BioAlignments method

Instead of writing your own function, an alternative would be to use the readily-available Hamming Distance function in the BioAlignments.jl package.

using BioAlignments

bio_hamming = BioAlignments.hamming_distance(Int64, ex_seq_a, ex_seq_b)
bio_hamming[1]  # 7

@assert hamming(ex_seq_a, ex_seq_b) == bio_hamming[1]

The BioAlignments hamming_distance function requires three input variables -- the first of which allows the user to control the type of the returned hamming distance value.

In the above example, Int64 is provided as the first input variable, but Float64 or Int8 are also acceptable inputs. The second two input variables are the two sequences that are being compared.

There are two outputs of this function: the actual Hamming Distance value and the Alignment Anchor. The Alignment Anchor is a one-dimensional array (vector) that is the same length as the length of the input strings.
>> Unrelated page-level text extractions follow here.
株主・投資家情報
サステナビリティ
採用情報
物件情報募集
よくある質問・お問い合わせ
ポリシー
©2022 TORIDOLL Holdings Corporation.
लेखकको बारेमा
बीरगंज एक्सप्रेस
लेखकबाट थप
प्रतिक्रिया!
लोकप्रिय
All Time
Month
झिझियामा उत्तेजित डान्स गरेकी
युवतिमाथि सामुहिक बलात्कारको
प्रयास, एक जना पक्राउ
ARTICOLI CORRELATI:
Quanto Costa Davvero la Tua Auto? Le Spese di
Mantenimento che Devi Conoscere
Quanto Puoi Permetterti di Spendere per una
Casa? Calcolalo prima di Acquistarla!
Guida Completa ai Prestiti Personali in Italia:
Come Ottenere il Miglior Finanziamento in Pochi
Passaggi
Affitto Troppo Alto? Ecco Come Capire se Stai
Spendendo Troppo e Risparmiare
Each value in the vector is also an AlignmentAnchor with three fields: sequence position, reference position, and an operation code ('0' for start, '=' for match, 'X' for mismatch).

The Alignment Anchor for the above example is:

AlignmentAnchor[
    AlignmentAnchor(0, 0, '0'),
    AlignmentAnchor(1, 1, 'X'),
    AlignmentAnchor(2, 2, '='),
    AlignmentAnchor(3, 3, 'X'),
    AlignmentAnchor(4, 4, '='),
    AlignmentAnchor(5, 5, 'X'),
    AlignmentAnchor(7, 7, '='),
    AlignmentAnchor(8, 8, 'X'),
    AlignmentAnchor(9, 9, '='),
    AlignmentAnchor(10, 10, 'X'),
    AlignmentAnchor(14, 14, '='),
    AlignmentAnchor(16, 16, 'X'),
    AlignmentAnchor(17, 17, '=')]

Distances.jl method

Another package that calculates the Hamming distance is the Distances package. We can call its hamming function on our two test sequences:

using Distances

Distances.hamming(ex_seq_a, ex_seq_b)  # 7

Benchmarking

Let's test to see which method is the most efficient!

using BenchmarkTools
using BioSequences

testseq1 = string(randdnaseq(100_000))
testseq2 = string(randdnaseq(100_000))

@benchmark hamming($testseq1, $testseq2)
@benchmark BioAlignments.hamming_distance(Int64, $testseq1, $testseq2)
@benchmark Distances.hamming($testseq1, $testseq2)

The BioAlignments method takes up a much larger amount of memory, and nearly three times as long to run. However, it also generates an AlignmentAnchor data structure each time the function is called, so this is not a fair comparison. The Distances package is the winner here, which makes sense, as it uses a vectorized approach.